L’arte non deve cambiare il mondo. L’arte non deve niente a nessuno. Può tanto però. Può per esempio cambiare una vita. La mia vita è stata cambiata dall’arte. Dai libri dentro cui mi sono perso e ritrovato accresciuto. Dai film che mi hanno abbacinato. Dai quadri che mi hanno investito. Dalla musica che mi ha rapito. L’arte mi ha letteralmente cambiato: violato potenziato alterato acuito deviato arricchito stravolto sensibilizzato sfondato intenerito indurito macellato infiammato…

Il mondo è fatto di singolarità, anomalie, solitudini in cerca dell’altro. Chi è stato cambiato è probabile farà qualcosa per cambiare il proprio microcosmo nella direzione cui riconosce maggiore senso, maggiore valore. Ogni mio scritto come ogni mio film cambia per primo me stesso nella misura in cui contiene una proposta di vita che mi sono dovuto conquistare in corso d’opera. Una proposta di vita condivisibile. Se il frutto del mio sforzo cambierà qualcuno mi farà piacere, tanto più se il cambiato avrà il garbo di farmelo sapere. Sono umano, tendo a non rinunciare a riscontri e condivisioni, abbracci e carezze. Mi prendo tutto, mi ci faccio la scarpetta. Sono fuoco, per la miseria! Ma questo mio troppo umano bisogno di contatto e calore non incide su cosa faccio né su come lo faccio. Voglio essere chiaro anzi chiarissimo col lettore, per questo lustro la frase finché non brilla, ma senza moine né salamelecchi. Non lecco culi se non per mio godimento. È lui che deve venire da me, avvicinare l’orecchio, acuire lo sguardo, se ambisce a sperimentare l’inatteso. Ci tengo a lui, non lo abbandono. Lascio però si perda e, se non molla, alzo la posta in gioco per condurlo in un luogo: un luogo di lucetenebra.

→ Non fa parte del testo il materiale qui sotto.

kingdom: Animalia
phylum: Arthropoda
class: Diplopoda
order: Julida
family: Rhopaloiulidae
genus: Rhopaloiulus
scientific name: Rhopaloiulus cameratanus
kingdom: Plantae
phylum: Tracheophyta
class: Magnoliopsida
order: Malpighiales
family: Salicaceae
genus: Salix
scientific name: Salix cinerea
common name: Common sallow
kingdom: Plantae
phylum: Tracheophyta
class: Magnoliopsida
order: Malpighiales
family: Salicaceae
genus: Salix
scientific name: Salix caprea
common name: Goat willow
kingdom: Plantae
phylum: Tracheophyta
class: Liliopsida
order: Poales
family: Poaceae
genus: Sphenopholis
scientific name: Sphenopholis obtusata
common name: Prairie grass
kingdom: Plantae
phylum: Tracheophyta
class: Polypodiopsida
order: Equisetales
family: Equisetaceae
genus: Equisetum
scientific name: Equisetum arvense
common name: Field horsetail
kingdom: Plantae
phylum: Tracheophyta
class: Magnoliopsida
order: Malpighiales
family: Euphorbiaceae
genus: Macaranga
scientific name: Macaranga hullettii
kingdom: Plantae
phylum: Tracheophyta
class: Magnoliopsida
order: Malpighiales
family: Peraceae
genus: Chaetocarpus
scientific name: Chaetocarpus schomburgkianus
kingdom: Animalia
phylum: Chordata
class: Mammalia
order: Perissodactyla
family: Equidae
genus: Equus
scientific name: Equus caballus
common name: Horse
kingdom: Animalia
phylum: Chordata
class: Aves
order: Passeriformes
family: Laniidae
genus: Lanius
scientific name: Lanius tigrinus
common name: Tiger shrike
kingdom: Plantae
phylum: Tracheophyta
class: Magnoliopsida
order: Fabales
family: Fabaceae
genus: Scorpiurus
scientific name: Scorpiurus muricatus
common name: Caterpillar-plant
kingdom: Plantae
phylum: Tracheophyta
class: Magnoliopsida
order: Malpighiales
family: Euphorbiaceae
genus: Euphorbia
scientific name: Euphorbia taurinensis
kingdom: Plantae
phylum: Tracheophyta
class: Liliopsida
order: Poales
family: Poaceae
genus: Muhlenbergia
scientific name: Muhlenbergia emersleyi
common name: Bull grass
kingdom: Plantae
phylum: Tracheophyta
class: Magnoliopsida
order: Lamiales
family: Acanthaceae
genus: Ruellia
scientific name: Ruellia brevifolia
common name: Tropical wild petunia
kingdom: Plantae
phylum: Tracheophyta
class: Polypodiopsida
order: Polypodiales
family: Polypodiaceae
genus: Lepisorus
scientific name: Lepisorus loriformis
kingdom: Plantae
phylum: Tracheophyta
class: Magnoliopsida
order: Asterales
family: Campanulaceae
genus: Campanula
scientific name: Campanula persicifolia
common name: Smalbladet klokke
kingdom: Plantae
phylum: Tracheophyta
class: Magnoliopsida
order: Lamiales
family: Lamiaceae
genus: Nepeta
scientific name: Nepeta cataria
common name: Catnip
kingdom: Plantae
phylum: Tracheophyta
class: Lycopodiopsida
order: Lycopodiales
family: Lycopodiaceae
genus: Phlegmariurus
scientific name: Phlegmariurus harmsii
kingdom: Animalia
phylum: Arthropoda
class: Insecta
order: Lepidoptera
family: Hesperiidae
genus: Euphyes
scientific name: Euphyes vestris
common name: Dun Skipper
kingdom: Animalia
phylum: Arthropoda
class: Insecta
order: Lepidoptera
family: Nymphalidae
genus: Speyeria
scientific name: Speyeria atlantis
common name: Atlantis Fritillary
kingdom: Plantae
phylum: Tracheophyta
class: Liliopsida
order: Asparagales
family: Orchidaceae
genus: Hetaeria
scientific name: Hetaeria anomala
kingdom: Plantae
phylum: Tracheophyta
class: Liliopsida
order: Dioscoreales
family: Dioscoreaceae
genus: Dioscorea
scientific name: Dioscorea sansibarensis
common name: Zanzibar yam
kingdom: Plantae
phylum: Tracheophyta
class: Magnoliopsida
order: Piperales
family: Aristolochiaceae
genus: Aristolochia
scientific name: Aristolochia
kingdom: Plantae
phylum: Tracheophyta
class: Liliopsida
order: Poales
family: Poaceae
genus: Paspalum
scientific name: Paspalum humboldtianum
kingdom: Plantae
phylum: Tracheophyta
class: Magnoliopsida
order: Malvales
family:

Stringo. Il cambiamento è e resta affare di chi riceve l’opera. Zero condizionamenti da parte mia. Se mi condizionassi in virtù di qualche localizzata utilità esorbitante la mia pugna con le parole e con le immagini – con la verità che prende corpo nel corpo a corpo linguistico – mortificherei qualcosa di fondamentale. Mortificherei, in prima battuta, il mostro: il mostro che mi abita. Il mostro cui sovente lascio fare i suoi porci comodi, per poi rimetterlo in riga, altrimenti sarebbe la fine. Il mostro che, rivendicando voce in capitolo, rivendica il proprio diritto di esistenza.

Esattamente come l’angelo.

Credo negli estremi. Scrivendo, innanzitutto scrivendo, mi abietto e mi elevo. Le spremute di buoni sentimenti producono l’arte lassativa che più mi disgusta. Personalmente sono disposto ad accogliere una proposta di gioia solo da parte di chi fronteggia l’orrore. Credo che un’opera di fuoco debba fare paura. Almeno un pochino. Credo pure che la peste artistica di questi anni pieni di merda e fuoco sotto cenere sia il politicamente corretto. Da questa prospettiva Piressia è un libro dannatamente politico.

Bolzano, 3 ottobre 2024, ore 8:41, un’oretta dopo il risveglio in una grande casa con vigna incorniciata dai monti (…infine ho rivisto La lucina, non sono riuscito a staccarmi dal grande schermo riempito dalle crepe dei calanchi lucani e della facciaccia di Moresco, i bicchieri sono venuti dopo, in un posto che si chiama Macello, in via del Macello 18…).